Do niedawna maj był czasem pierwszych komunii. W tym roku Pierwszej Komunii Świętej nie będzie jednak w aż 15 polskich diecezjach. Komunijny przestój potrwa aż do 2017 roku, gdy Kościół zakończy proces przystosowywania się do zmian wprowadzanych przez rząd Donalda Tuska. Chodzi o reformę, w wyniku której do szkoły pójdą 6-letnie dzieci.
Do Pierwszej Komunii Świętej nie pójdą w tym roku m.in. dzieci z diecezji warszawsko-praskiej, krakowskiej i gnieźnieńskiej. W sumie – jak ustaliła „Rzeczpospolita” – pierwsze komunie nie odbędą się w 15 diecezjach (łącznie jest ich 41). W pięciu diecezjach, m.in. łódzkiej i rzeszowskiej, komunijna przerwa wystąpi w 2015 roku. W sześciu kolejnych – w 2016.
Pozostałe diecezje nie planują przerwy, ale do Pierwszej Komunii Świętej pójdzie w nich mniej dzieci niż zazwyczaj. Sytuacja wróci do normy dopiero w 2017 roku, kiedy Pierwsza Komunia Święta ma być organizowana we wszystkich polskich diecezjach.

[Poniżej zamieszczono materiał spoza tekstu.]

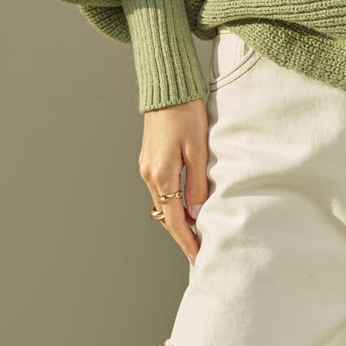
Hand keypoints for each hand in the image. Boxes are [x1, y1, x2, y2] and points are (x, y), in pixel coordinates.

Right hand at [138, 99, 209, 265]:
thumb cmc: (186, 114)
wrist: (168, 89)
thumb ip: (197, 184)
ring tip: (196, 229)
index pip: (174, 219)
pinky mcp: (148, 159)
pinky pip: (160, 188)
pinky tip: (185, 203)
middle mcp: (149, 175)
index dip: (187, 240)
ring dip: (176, 217)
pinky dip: (171, 201)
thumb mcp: (198, 150)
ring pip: (162, 202)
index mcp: (161, 175)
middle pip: (165, 215)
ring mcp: (146, 167)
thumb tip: (197, 213)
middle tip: (199, 248)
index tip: (198, 256)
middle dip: (181, 233)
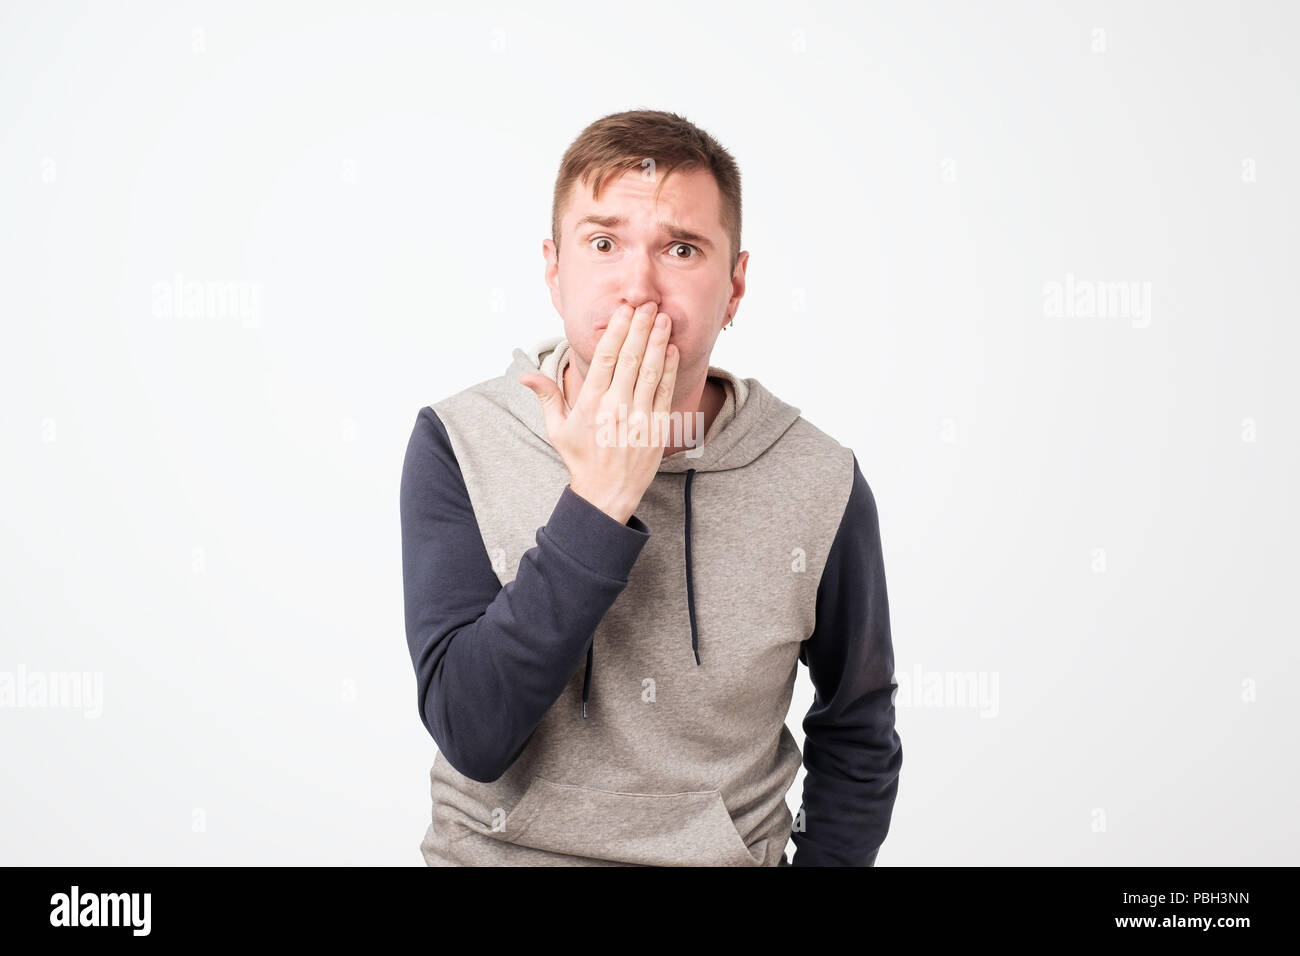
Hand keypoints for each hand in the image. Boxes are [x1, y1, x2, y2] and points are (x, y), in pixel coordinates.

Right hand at [519, 301, 678, 523]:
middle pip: (630, 358)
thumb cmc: (582, 458)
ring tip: (662, 318)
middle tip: (648, 304)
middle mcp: (616, 408)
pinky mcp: (657, 429)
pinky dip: (670, 369)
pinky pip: (664, 392)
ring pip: (650, 371)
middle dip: (640, 328)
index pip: (606, 358)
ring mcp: (639, 418)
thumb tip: (524, 376)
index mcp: (590, 404)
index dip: (617, 331)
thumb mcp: (557, 429)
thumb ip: (546, 397)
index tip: (624, 310)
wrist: (607, 494)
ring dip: (658, 342)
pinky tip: (672, 349)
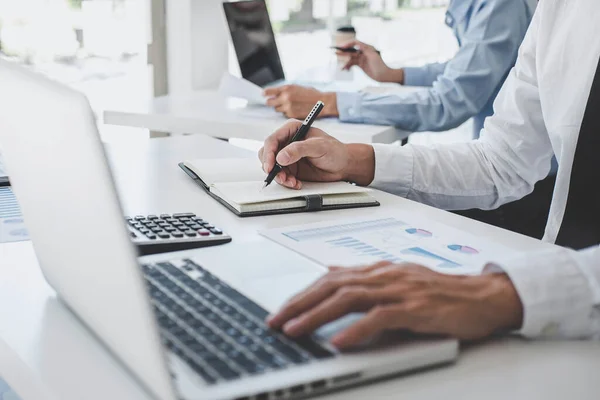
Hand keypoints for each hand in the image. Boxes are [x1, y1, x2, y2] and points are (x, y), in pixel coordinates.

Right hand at [258, 120, 374, 188]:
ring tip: (292, 182)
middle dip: (272, 167)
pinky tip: (296, 183)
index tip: (271, 166)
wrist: (343, 165)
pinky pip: (280, 176)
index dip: (269, 154)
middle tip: (281, 177)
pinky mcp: (291, 168)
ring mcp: (288, 156)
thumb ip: (299, 149)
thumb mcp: (319, 147)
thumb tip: (281, 156)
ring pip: (272, 167)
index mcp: (292, 129)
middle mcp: (287, 142)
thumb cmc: (335, 150)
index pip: (272, 140)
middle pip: (267, 154)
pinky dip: (286, 182)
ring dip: (279, 177)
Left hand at [264, 85, 338, 118]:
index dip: (265, 94)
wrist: (322, 102)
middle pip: (269, 103)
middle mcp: (286, 98)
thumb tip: (274, 94)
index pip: (269, 92)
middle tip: (275, 101)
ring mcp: (288, 107)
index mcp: (286, 88)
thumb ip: (285, 90)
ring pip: (277, 110)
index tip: (263, 94)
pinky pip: (285, 115)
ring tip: (289, 105)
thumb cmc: (311, 94)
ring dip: (280, 108)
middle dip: (272, 102)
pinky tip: (295, 109)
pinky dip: (288, 113)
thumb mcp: (297, 87)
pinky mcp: (292, 115)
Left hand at [267, 262, 523, 348]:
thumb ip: (366, 279)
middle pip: (333, 285)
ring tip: (295, 331)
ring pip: (350, 299)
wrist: (483, 297)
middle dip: (299, 304)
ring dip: (318, 316)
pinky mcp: (416, 308)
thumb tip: (333, 273)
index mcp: (379, 270)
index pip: (331, 278)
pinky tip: (339, 341)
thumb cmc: (440, 293)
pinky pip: (381, 318)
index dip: (303, 294)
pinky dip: (357, 330)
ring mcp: (400, 290)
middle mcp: (385, 275)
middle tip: (275, 321)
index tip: (282, 310)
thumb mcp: (398, 280)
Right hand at [339, 40, 403, 83]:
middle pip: (351, 50)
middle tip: (335, 53)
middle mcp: (363, 52)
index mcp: (367, 47)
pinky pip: (352, 64)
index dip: (348, 44)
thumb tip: (357, 44)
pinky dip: (348, 66)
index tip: (341, 47)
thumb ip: (364, 49)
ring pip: (351, 59)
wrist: (383, 75)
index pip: (355, 43)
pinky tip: (346, 70)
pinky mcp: (361, 65)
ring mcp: (362, 58)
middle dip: (344, 52)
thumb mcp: (373, 55)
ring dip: (346, 63)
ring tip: (342, 68)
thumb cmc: (380, 65)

Przyczyną zamieszania są decyzje rządu, który postanowił posłać do szkół 6-letnie dzieci. Nowe regulacje miały zostać wprowadzone w 2009 roku, ale nastąpiło opóźnienie, w związku którym zaczną obowiązywać dopiero w tym roku.

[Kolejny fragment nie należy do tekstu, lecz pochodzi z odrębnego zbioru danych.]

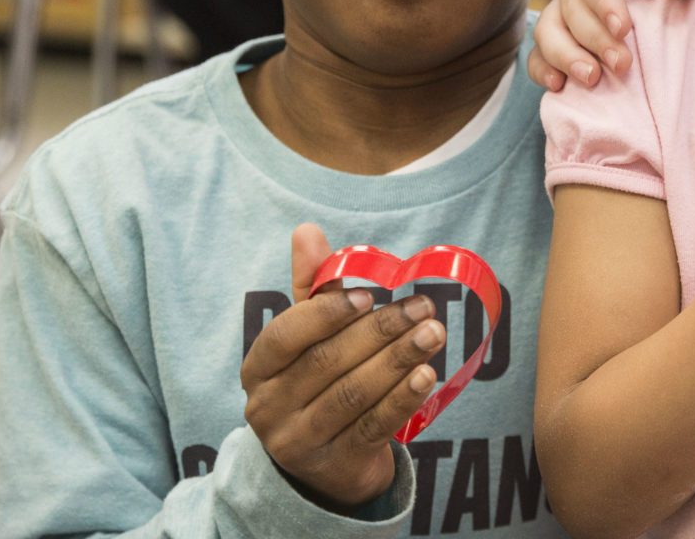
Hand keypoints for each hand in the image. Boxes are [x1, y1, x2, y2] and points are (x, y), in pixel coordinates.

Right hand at [239, 225, 444, 509]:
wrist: (323, 464)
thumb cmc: (317, 382)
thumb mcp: (309, 339)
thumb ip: (313, 290)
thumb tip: (307, 230)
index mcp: (259, 369)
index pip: (285, 336)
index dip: (327, 314)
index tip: (370, 294)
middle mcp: (269, 407)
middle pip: (327, 362)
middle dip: (380, 331)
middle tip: (424, 306)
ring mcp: (299, 441)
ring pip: (353, 393)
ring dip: (398, 359)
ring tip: (435, 332)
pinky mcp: (334, 464)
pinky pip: (372, 426)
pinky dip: (402, 399)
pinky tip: (427, 375)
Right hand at [530, 0, 694, 91]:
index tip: (623, 29)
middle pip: (570, 5)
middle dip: (593, 37)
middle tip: (622, 64)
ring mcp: (568, 6)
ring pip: (548, 29)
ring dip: (565, 56)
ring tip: (591, 79)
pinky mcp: (567, 35)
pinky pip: (542, 52)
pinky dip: (545, 69)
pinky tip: (560, 87)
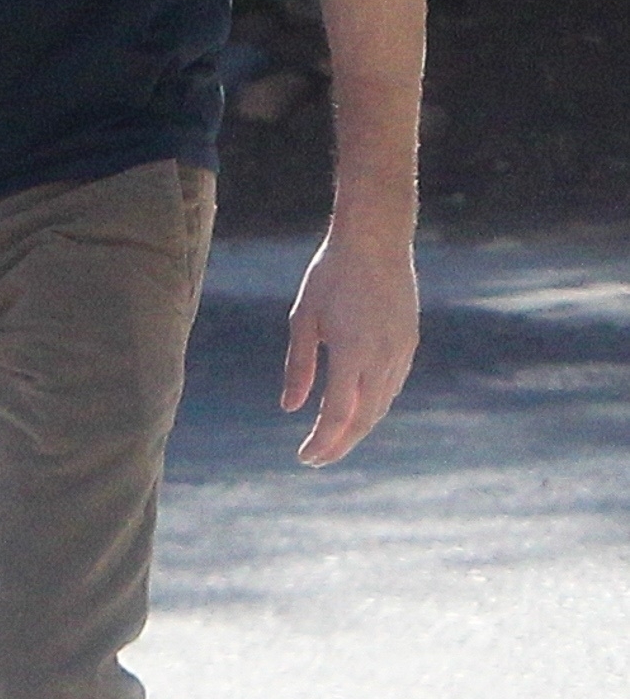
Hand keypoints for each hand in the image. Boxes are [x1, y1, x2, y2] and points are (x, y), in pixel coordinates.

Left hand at [281, 228, 418, 465]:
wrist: (376, 240)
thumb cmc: (331, 275)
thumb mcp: (304, 317)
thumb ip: (299, 366)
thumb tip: (290, 408)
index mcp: (352, 353)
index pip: (337, 415)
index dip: (321, 442)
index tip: (304, 457)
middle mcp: (382, 358)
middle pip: (363, 419)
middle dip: (340, 445)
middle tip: (317, 459)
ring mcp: (400, 351)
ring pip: (381, 405)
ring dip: (357, 427)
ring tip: (333, 438)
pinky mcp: (408, 342)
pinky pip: (391, 386)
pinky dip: (373, 405)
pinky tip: (357, 407)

Jaki ma to związek z komuniami? Do tej pory do Pierwszej Komunii Świętej przystępowały dzieci z drugich klas szkół podstawowych, czyli 8-latki. Po wprowadzeniu rządowych zmian do klas drugich będą chodzić dzieci o rok młodsze, czyli 7-latki. Episkopat uznał zaś, że w wieku 7 lat dziecko nie jest jeszcze gotowe do przyjęcia sakramentu. Dlatego biskupi postanowili, że do Pierwszej Komunii Świętej będą przystępować trzecioklasiści.
W związku z tym, że rządowa reforma była odkładana w czasie, diecezje nie wprowadzają zarządzonej przez episkopat zmiany jednocześnie.